First, most of the email providers give you a way to form-fill an email template. So, you can just log into your admin portal, type out the form mail, then look at their API to find out how to deliver the list of addresses and names. That's the easiest way.
If you really want to use SMTP, maybe for reasons you haven't told us, then like corion mentioned, you first should think of how to resume the mailing after it gets interrupted, because it would be bad (and expensive) to have to re-start from the beginning of the list and send some of them twice. You can either sort the emails and log as you send them so that you know where to pick up from, or you could write your progress to a database table in a way that you can later select only the email addresses that haven't been sent the email yet. Another method is to make a "spool" table where you queue one record for each email that you want to send, then delete one row from that table after each email is sent. This lets you separate the seteps of preparing the data to email, and delivering the emails, so you can inspect the results of the first phase before you have sent anything, and if something is wrong you just delete all the records and try again. When the queue looks accurate, then you begin sending, and deleting the record or updating it with the results of the send attempt.

Input data -
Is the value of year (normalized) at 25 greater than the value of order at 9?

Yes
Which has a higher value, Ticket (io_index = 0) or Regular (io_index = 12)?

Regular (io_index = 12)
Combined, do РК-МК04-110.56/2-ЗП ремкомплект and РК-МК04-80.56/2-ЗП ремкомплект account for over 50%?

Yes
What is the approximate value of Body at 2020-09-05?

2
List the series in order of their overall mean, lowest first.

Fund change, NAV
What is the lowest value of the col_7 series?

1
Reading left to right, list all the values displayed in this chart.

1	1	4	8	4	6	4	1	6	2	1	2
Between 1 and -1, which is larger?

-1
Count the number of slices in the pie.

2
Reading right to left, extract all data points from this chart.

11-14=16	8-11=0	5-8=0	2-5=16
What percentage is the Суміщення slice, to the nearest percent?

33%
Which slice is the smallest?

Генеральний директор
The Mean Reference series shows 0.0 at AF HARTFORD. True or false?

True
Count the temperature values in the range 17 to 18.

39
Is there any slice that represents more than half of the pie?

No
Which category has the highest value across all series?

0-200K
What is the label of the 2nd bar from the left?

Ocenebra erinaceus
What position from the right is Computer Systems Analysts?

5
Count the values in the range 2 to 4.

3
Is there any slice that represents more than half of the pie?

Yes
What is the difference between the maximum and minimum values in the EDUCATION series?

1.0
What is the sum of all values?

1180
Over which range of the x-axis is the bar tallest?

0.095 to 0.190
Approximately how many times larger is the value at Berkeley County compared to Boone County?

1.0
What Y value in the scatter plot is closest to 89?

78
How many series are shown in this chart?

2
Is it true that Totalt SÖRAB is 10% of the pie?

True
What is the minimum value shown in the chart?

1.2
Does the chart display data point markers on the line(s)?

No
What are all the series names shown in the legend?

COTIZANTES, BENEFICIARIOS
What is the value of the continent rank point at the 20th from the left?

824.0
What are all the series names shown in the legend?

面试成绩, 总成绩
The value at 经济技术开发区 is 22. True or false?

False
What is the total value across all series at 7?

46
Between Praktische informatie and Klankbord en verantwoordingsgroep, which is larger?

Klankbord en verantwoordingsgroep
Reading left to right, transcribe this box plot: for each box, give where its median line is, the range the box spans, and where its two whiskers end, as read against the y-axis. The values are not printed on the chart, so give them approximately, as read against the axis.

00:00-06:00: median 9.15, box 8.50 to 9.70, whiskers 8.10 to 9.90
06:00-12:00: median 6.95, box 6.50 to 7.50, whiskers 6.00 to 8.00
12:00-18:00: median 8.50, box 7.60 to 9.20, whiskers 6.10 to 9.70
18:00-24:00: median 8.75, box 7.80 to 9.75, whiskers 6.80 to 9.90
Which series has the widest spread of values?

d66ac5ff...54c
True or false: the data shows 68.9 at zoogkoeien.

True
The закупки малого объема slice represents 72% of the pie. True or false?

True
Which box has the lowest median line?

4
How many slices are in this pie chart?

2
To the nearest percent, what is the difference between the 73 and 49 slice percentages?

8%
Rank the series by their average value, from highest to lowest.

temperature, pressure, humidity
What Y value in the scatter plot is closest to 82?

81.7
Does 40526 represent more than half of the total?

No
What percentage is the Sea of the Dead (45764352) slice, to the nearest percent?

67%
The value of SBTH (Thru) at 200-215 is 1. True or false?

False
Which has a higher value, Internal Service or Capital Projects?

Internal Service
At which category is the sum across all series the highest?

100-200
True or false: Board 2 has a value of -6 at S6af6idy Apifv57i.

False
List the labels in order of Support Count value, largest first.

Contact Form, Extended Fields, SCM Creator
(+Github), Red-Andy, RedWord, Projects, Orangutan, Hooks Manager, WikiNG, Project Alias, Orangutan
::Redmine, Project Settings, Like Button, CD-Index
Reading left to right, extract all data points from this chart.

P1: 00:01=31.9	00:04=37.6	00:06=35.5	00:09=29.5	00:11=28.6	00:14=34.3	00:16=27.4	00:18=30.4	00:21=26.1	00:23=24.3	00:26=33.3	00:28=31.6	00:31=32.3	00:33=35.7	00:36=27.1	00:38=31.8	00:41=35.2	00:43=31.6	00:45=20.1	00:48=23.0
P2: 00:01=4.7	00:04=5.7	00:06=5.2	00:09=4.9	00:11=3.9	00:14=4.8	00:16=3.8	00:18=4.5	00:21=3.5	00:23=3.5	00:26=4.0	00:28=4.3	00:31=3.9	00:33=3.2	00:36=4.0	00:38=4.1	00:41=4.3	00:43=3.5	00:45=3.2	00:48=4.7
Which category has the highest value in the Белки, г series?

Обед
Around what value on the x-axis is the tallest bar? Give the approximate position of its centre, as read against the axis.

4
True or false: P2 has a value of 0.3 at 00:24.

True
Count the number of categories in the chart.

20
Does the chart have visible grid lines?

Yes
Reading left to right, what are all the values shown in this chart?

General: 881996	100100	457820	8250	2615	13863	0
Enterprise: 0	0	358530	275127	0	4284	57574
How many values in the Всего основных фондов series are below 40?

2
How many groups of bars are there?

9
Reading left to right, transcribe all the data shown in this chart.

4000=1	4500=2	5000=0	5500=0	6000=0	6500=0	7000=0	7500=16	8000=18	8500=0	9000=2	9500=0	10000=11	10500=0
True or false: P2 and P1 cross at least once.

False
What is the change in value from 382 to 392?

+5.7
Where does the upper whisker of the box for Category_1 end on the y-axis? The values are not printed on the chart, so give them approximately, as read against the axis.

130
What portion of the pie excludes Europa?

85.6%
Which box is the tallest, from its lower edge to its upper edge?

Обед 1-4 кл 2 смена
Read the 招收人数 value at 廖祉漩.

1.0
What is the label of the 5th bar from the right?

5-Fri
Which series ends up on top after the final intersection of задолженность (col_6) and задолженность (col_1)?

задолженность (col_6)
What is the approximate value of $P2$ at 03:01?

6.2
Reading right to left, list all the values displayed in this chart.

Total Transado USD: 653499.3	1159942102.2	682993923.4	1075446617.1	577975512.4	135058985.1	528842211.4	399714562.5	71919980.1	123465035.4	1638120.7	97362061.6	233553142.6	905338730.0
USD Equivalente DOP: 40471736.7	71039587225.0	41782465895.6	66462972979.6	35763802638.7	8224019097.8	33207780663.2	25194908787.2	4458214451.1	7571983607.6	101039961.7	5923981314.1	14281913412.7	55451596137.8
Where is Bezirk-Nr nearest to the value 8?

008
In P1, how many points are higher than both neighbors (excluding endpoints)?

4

Apply what you read -
a: For each statement below, say yes or no depending on whether it agrees with the email-sending advice, and quote the words that decide it. (i) Using the email provider's form-fill template and its API is the easiest way. (ii) After an interruption, the advice is to restart from the beginning of the list. (iii) With a spool table, one row is deleted after each email is sent.
b: Transcribe the email-sending advice from "First, most of" to "the easiest way.", including both ends.

Solutions per task -
a:
(i) Yes: "That's the easiest way."
(ii) No: "it would be bad (and expensive) to have to re-start from the beginning of the list and send some of them twice"
(iii) Yes: "then delete one row from that table after each email is sent"

b:
First, most of the email providers give you a way to form-fill an email template. So, you can just log into your admin portal, type out the form mail, then look at their API to find out how to deliver the list of addresses and names. That's the easiest way.